→ **Exercise set**:
**A.** Translate this sentence from the router table thread into Spanish: "As for the mdf, it is known to sag over time if not properly supported, so, the thicker the better, I think."
**B.** Answer from the router table thread:
(i) How much does the Triton router weigh?
(ii) What type of insert does the second post suggest considering?
(iii) Which router is the Triton compared against?
**C.** Carry the forum thread on router table top thickness forward from where it stops, writing the next reply.

=== Extract ===

# thickness of router table top



## kevinb (Feb 28, 2006)

i have a triton router which weighs 13lbs which i am going table mount. i plan on using mdf for a table top but was wondering how thick it should be.

thanks, kevin


----------



## gimpy (Oct 15, 2004)

kevin, that's a very heavy router, I think--compared to my Ryobi anyway. Are you planning on using an insert? I would consider an aluminum insert. As for the mdf, it is known to sag over time if not properly supported, so, the thicker the better, I think. I would think at least one inch or maybe 2 3/4 inch glued together. Unless of course, it has good support under it. Sorry for not being much more help.

Hopefully, one of the more experienced members will come along and give you more helpful advice.

good luck, Frank


----------



## geedub (Mar 20, 2006)

=== Source material ===

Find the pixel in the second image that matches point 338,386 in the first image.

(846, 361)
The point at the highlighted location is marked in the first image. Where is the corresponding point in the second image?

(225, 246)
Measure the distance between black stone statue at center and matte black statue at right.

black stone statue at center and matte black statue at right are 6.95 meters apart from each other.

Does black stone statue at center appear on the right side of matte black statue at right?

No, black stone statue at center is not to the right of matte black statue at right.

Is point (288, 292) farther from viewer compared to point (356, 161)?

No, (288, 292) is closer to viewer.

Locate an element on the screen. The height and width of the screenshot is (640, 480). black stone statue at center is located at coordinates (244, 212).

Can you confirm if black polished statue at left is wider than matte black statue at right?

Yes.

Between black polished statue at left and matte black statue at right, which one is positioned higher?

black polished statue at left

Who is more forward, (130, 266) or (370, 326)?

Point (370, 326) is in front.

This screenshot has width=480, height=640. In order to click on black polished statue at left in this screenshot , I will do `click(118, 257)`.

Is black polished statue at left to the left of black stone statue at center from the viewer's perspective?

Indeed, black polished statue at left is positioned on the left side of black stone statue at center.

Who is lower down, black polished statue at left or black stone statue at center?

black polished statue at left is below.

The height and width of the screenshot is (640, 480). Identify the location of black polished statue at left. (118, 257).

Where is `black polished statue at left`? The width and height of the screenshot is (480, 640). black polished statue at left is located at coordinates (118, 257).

===
=== Source material ===

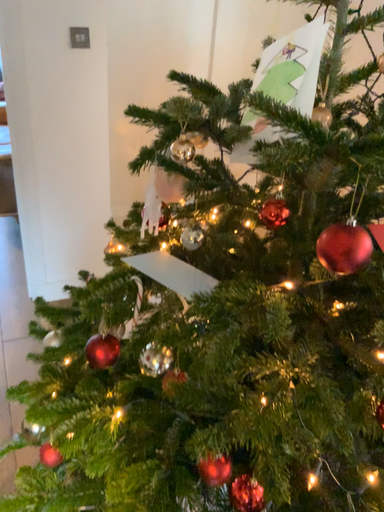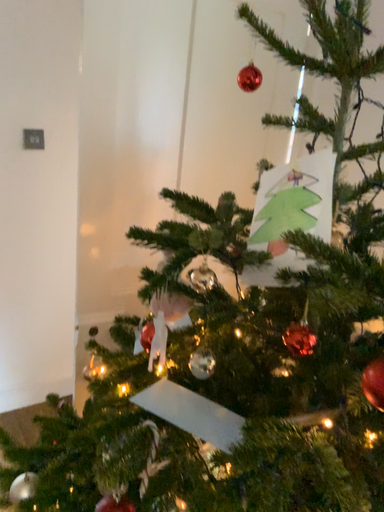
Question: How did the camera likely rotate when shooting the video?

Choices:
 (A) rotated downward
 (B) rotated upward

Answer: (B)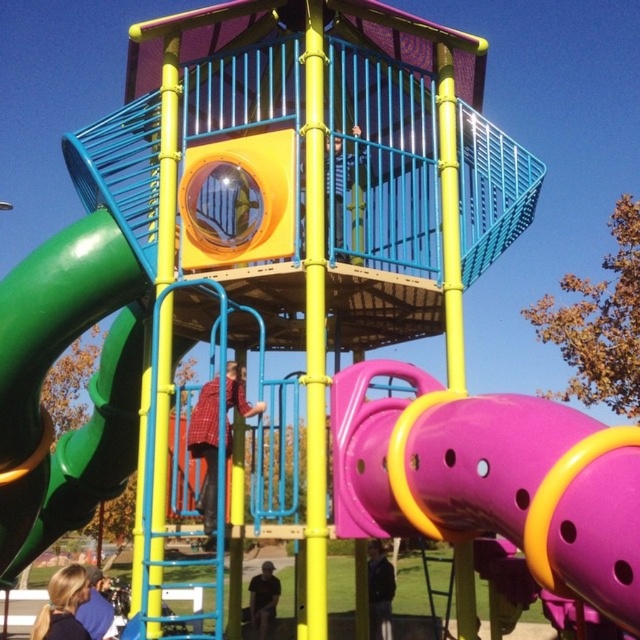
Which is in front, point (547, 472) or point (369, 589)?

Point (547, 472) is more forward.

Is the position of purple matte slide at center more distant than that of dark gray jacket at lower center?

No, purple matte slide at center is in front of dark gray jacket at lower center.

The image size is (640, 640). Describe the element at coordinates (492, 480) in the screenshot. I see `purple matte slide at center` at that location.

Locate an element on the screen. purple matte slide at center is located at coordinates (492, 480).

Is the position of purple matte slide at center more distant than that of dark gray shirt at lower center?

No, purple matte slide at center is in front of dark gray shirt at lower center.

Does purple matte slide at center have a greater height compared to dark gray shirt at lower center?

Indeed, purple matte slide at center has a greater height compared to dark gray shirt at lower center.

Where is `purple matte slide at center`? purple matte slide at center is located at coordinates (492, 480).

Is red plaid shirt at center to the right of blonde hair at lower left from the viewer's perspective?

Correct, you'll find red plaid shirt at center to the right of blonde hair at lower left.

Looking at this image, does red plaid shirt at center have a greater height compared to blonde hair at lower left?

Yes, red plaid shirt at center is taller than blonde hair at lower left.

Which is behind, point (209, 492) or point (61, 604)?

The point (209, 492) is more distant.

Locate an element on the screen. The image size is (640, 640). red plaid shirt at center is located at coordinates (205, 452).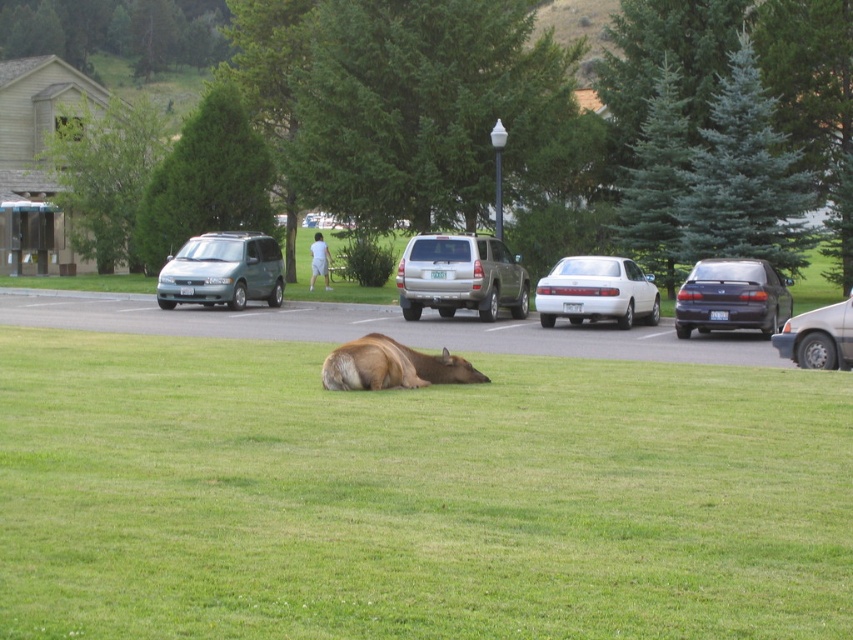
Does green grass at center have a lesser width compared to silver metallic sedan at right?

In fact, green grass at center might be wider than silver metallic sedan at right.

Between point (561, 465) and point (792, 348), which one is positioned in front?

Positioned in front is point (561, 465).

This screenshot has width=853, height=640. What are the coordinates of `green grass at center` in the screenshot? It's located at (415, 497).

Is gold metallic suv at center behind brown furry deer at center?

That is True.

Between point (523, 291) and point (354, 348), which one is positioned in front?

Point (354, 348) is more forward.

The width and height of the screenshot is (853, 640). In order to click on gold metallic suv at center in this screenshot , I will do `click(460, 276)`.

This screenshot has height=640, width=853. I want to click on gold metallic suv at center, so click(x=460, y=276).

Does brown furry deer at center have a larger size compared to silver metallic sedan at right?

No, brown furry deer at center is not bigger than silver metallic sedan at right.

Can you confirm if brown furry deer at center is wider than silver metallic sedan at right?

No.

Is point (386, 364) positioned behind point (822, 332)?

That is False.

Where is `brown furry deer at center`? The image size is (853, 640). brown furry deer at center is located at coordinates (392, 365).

===

→ **Answers below**:
**A.** En cuanto al MDF, se sabe que se comba con el tiempo si no tiene el soporte adecuado, así que, cuanto más grueso, mejor, creo yo.

**B.**
(i) 13 lbs
(ii) An aluminum insert
(iii) A Ryobi

**C.**
I made the error of reinforcing my router table and then realizing I had blocked the access for the dust port. Ooops. This wont hurt you if you use the enclosed underside of the table method for dust collection. . . you ARE using dust collection aren't you?

I stalled for about a year and finally moved to a DC away from my old shop vac with a seperator. What a difference. Minimal cleanup time means more time to play!


----------



## bobj3 (Jan 17, 2006)

Kevin

I would recommend two .750 thick MDF boards.(made in to one) 1.5 thick.
I have a Port.Cable 3.5HP/2.0HP (use both on the same table) hanging from a .500" x 11.000" x 11.000" clear plastic base and it works for all the hvy.duty bits I need to use on the router table i.e. 3.50" dia.bits. 
If you want a picture of it let me know and I will post one or two.

Have a good week.
Bj


----------



## Mike (Nov 22, 2004)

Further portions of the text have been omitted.